Segment Start: PASSAGE TO READ

First Look at Bit Manipulation

Recently, while doing leetcode problems I came across a problem in which the most optimal solution was the result of bit manipulation. I knew bits were the 0’s and 1’s in binary, but that was about it. I decided to dig a little deeper and share what I’ve found here.

What are Bits?

Bit is a portmanteau of binary digit. Binary meaning two. A single bit therefor has 2 states, most often true or false, this is generally represented as 1 or 0. Through a series of bits one may represent a piece of data such as a number. 8 bits is a byte, you may have heard the term 32 bit integer, this is an integer which is represented through 32 bits.

The easiest way to understand bits is with numbers. We are used to a decimal based number system, where we have the numbers 0 through 9, then to represent ten we roll over to the next slot starting with 1 again. With binary we only have 2 numbers to work with, 0 and 1.

So 0 is 0, and 1 is 1, but what happens when we want to represent 2? Well, we roll over to the next spot. Therefor 2 = 10 in binary. And then if we want to represent 3? Well 2 + 1 = 3, so in binary that would be 10 + 01, or 11. Then when we want to represent 4, we would need to move to the next spot again so 100. 5 is 101, 6 is 110, 7 is 111, 8 would roll over to 1000.

Are you seeing a pattern yet? Just as in a decimal system, each new place represents another power of 10, in binary each new place represents another power of 2. 2⁰ = 1 in this instance, but then 2¹ = 2, 2² = 4, 2³ = 8, 2⁴ =16. Which correlates to how 10 = 2, 100 = 4, 1000 = 8, and 10000 = 16, in binary.

What is Bit Manipulation?

Bit manipulation is the process of logically or arithmetically manipulating bits. This is a pretty lame definition but hopefully it will clear up when we talk about bitwise operators, or the operators you use to perform these arithmetic or logical operations on said bits.

What is Bit Manipulation Used For?

Segment End: PASSAGE TO READ
Segment Start: DATASET EXTRACT

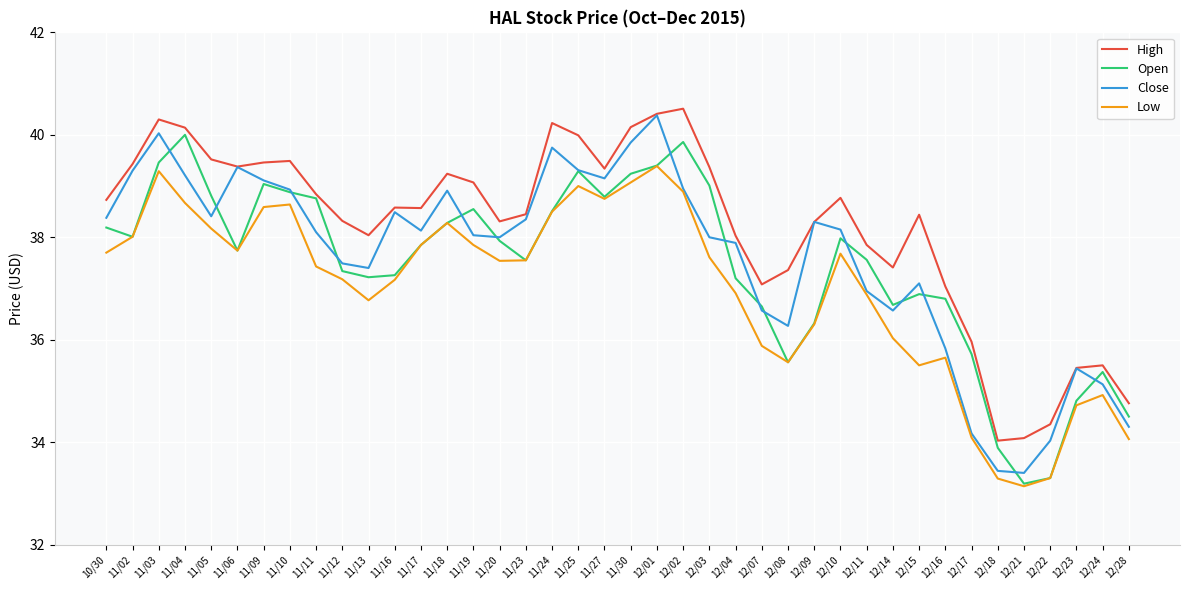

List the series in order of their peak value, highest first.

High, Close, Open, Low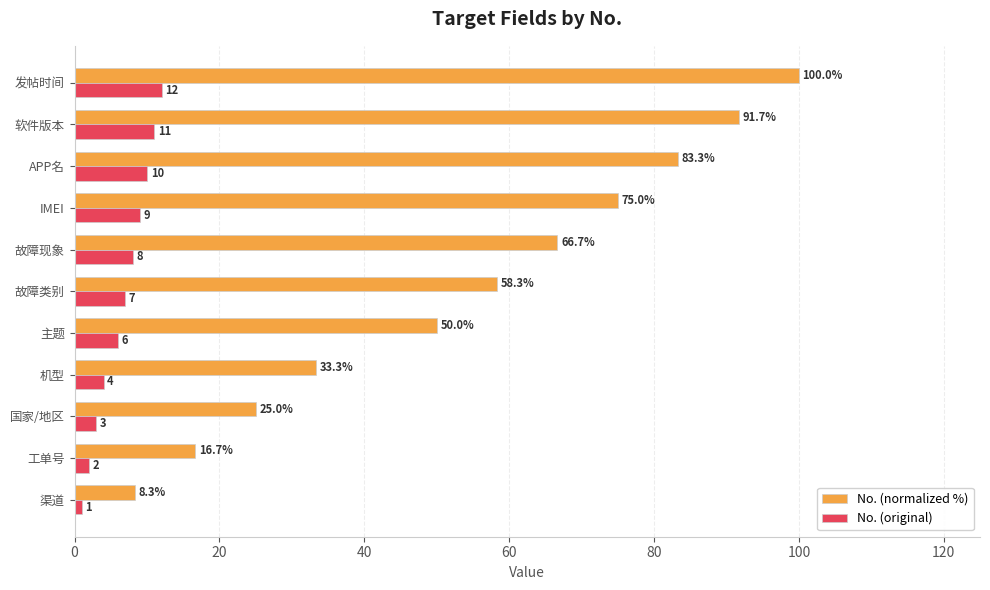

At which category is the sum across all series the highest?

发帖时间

Segment End: DATASET EXTRACT

WHAT IS EXPECTED:
Continue the bit manipulation article from its final heading, "What is Bit Manipulation Used For?"

RESULT:
Since bits are the lowest level that your computer expresses data, being able to express data in a series of bits is very space efficient. So it’s no surprise that bit manipulation comes in handy for things that require precision and efficiency, such as: low-level systems, encryption, data compression, and image processing. It also comes up frequently in competitive programming.

Bitwise Operators

The bitwise operators are:

  • AND represented by &
  • OR represented by |
  • XOR, exclusive OR, represented by ^
  • NOT represented by ~
  • Right shift represented by >>
  • Left shift represented by <<

AND

The & operator is used on bit patterns of equal length. If both numbers in the corresponding positions are 1, the resulting number is also 1, otherwise it is 0.

6 & 7 = 6
110 & 111 = 110

OR

The | operator is also used on bit patterns of equal length. If either number in the corresponding position is 1, the resulting number is also 1.

6 | 7 = 7
110 |111 = 111

XOR

The ^ operator is used on bit patterns of equal length. If the numbers in the corresponding positions are opposite, the resulting number is 1.

6 ^ 7 = 1
110 ^ 111 = 001

NOT

The ~ operator turns a binary number into its complement. That is, the number where every corresponding number is the opposite.

~7 = 0
111 = 000

~6 = 1
110 = 001

~5 = 2
101 = 010

NOTE: If you try this through code, you will more than likely get a different result. This is because the numbers you are using are probably 32-bit signed integers. So the number 5 is represented as 00000000000000000000000000000101, where the first 0 represents its sign (positive). Therefor its opposite is 11111111111111111111111111111010 which is -6. I don’t necessarily want to make this first look over complicated by discussing the way we convert a number from positive to negative in binary.

Right Shift

The >> operator takes all of the bits and shifts them to the right by the given amount, discarding the leftmost numbers, adding 0s to the right.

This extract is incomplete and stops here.